↓↓↓
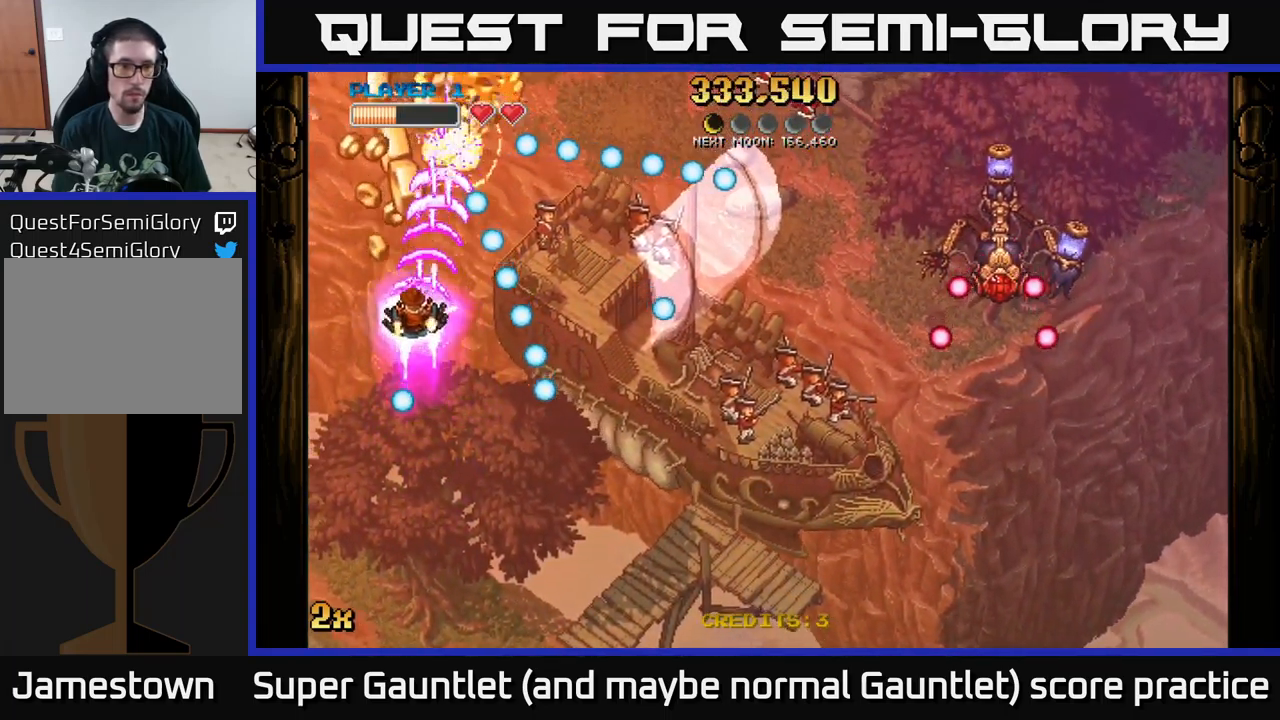
{"buttons": ["A"], "left_stick": "up-left", "right_stick": "center", "events": [[84, "left_stick", "down"], [117, "X", "down"], [134, "left_stick", "right"], [184, "X", "up"], [267, "left_stick", "up-left"]]}
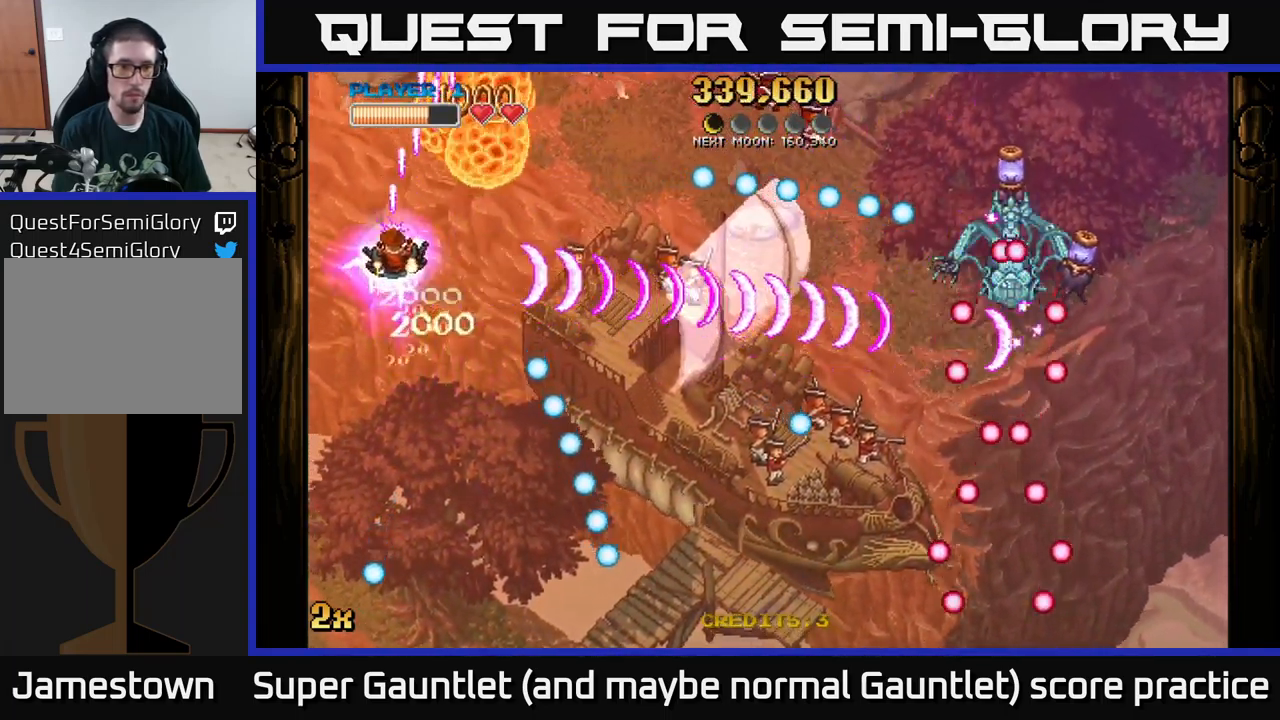
{"buttons": ["A"], "left_stick": "down", "right_stick": "center", "events": [[50, "left_stick", "up"], [417, "left_stick", "right"], [467, "left_stick", "down"]]}
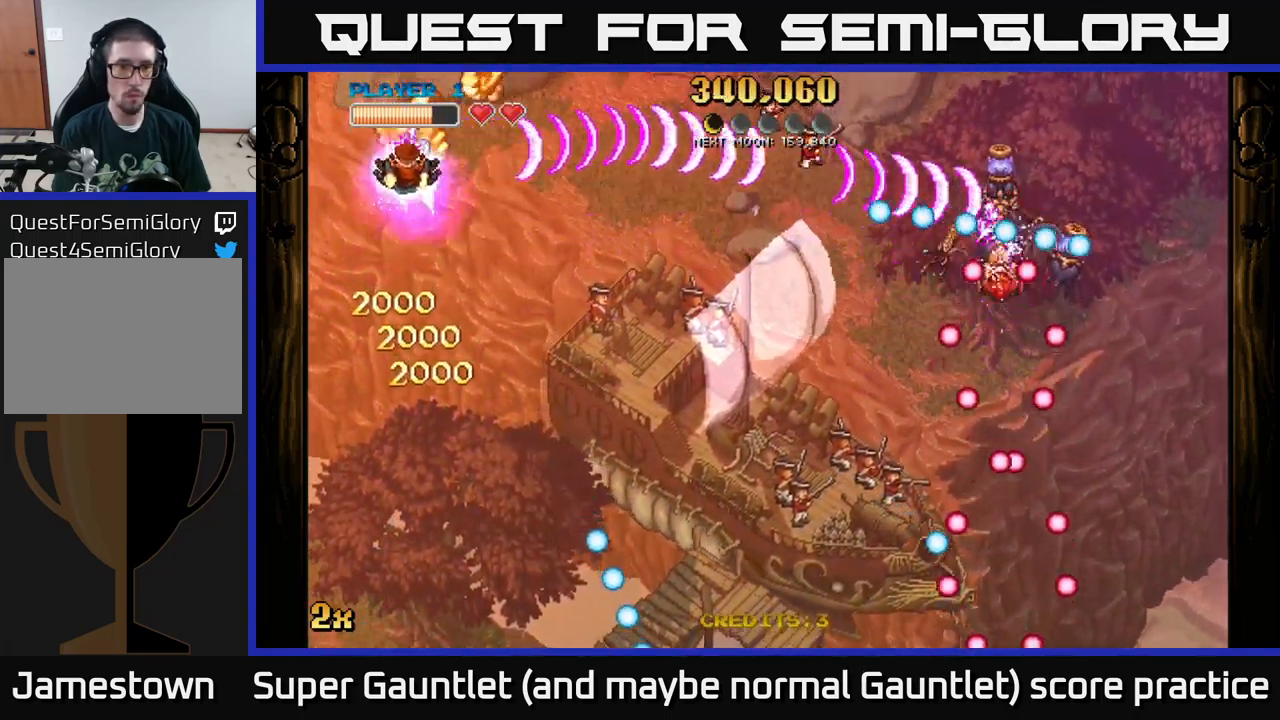
{"buttons": ["A"], "left_stick": "down-right", "right_stick": "center", "events": [[334, "left_stick", "up"], [350, "X", "down"], [450, "X", "up"], [500, "left_stick", "down-right"]]}
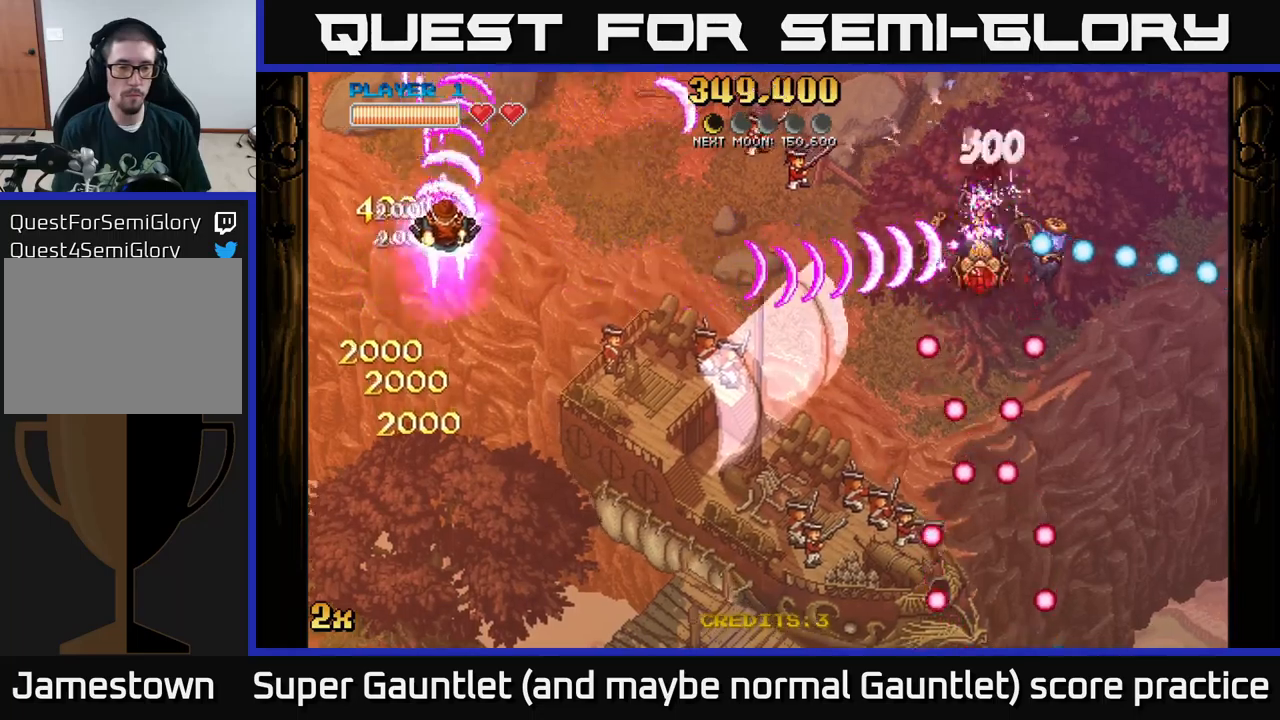
{"buttons": ["A"], "left_stick": "down-right", "right_stick": "center", "events": []}
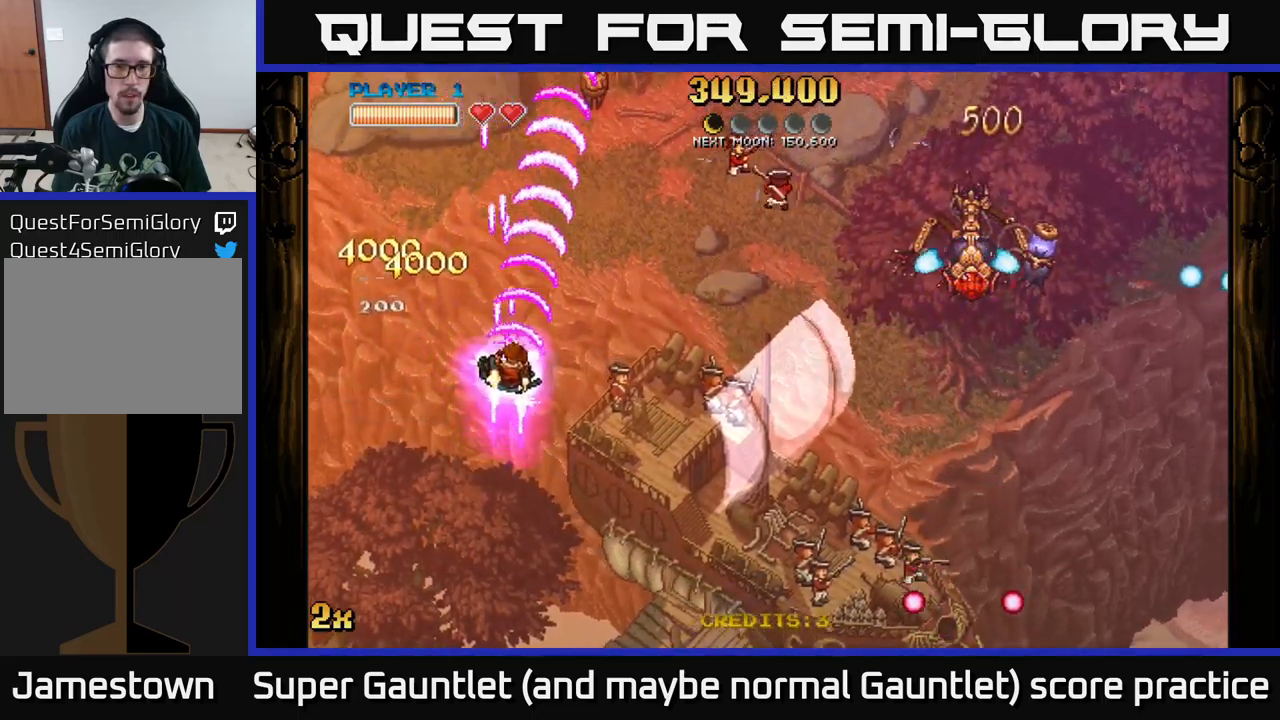
{"buttons": ["A"], "left_stick": "down-right", "right_stick": "center", "events": []}
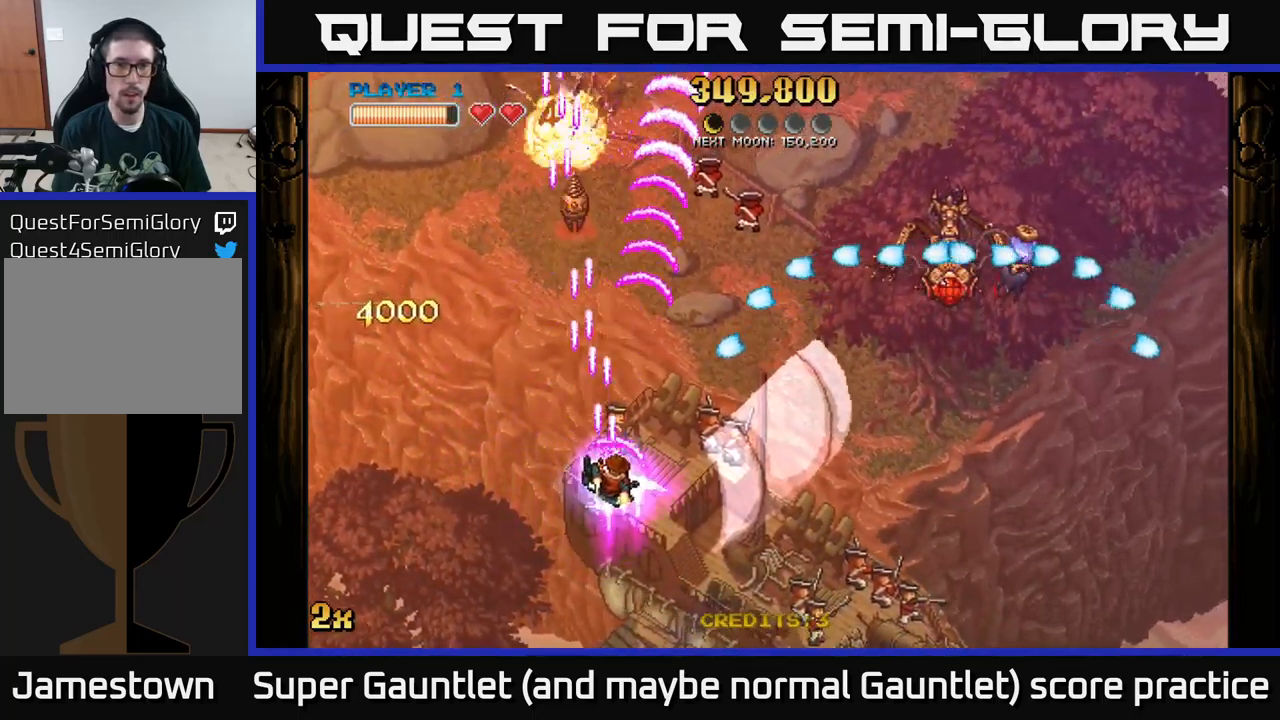
{"buttons": ["A"], "left_stick": "right", "right_stick": "center", "events": [[433, "left_stick", "right"]]}
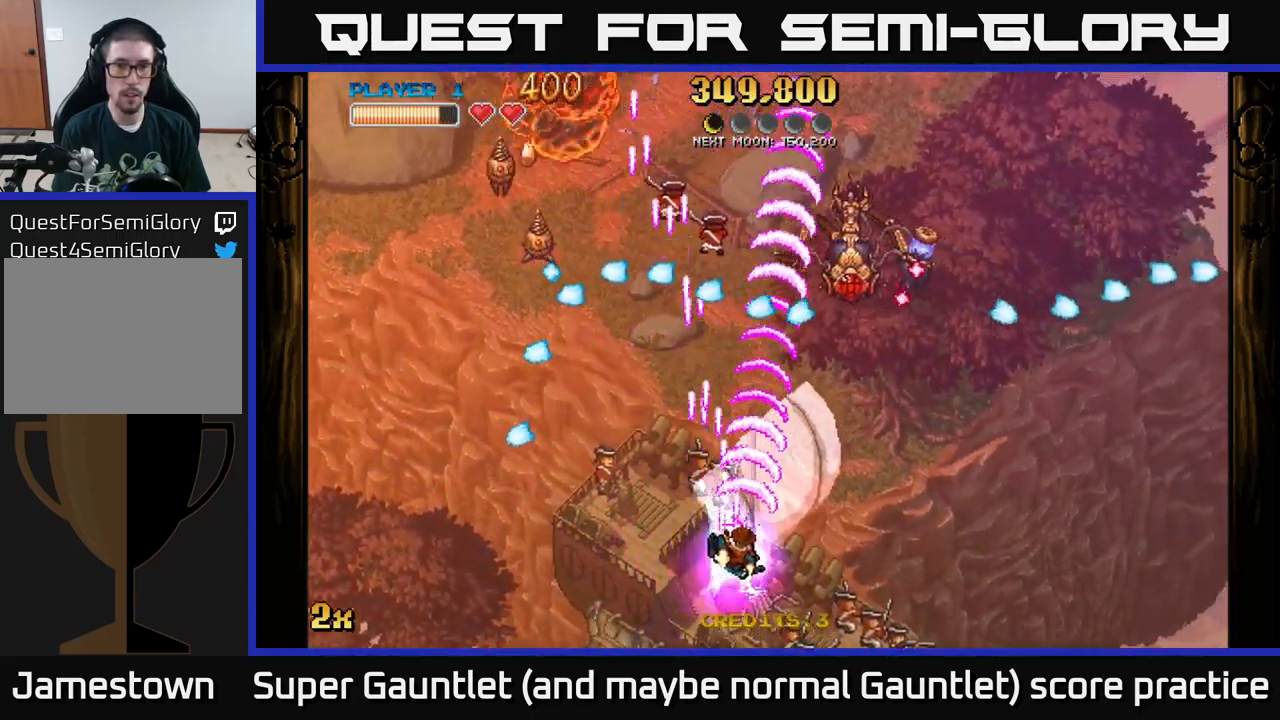
{"buttons": ["A"], "left_stick": "down-left", "right_stick": "center", "events": [[316, "left_stick", "left"], [433, "left_stick", "down-left"]]}
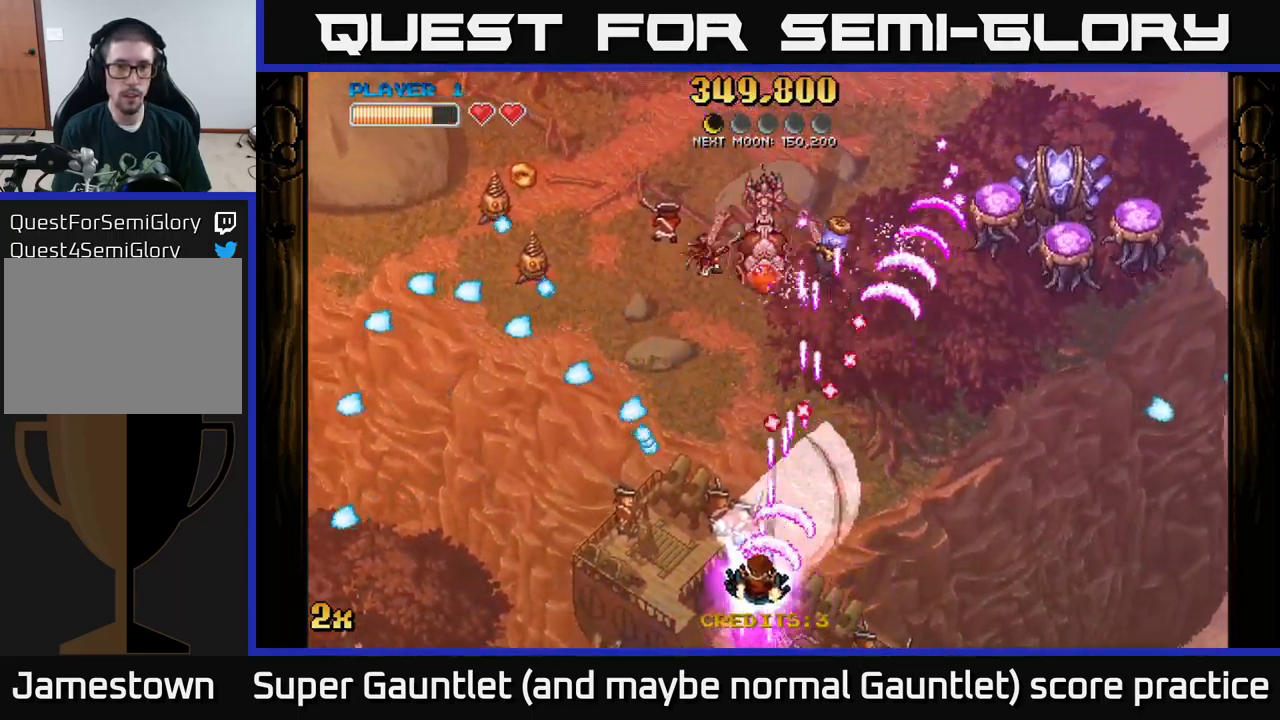
{"buttons": ["A"], "left_stick": "up-left", "right_stick": "center", "events": [[200, "left_stick", "left"], [450, "left_stick", "up-left"]]}
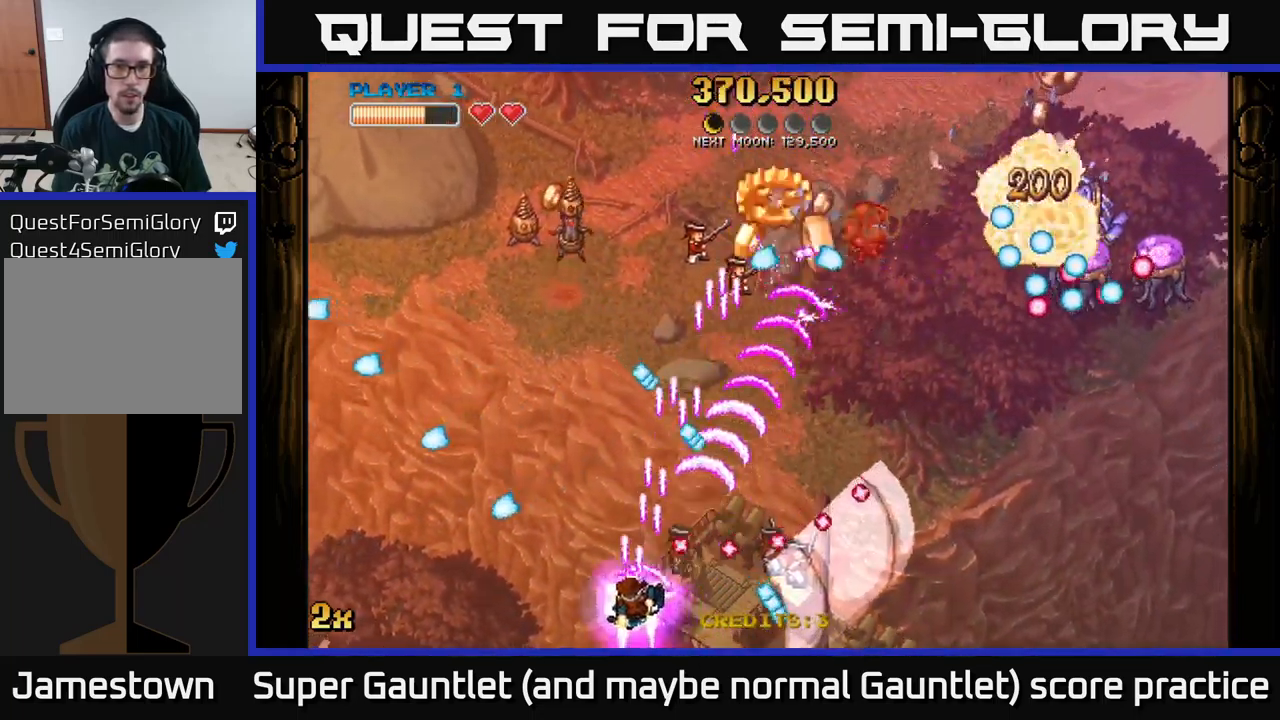
{"buttons": ["A"], "left_stick": "up-left", "right_stick": "center", "events": []}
↑↑↑
Instructions to follow -> Determine how many lines above contain the word "down", then give the number by itself.

Result -> 6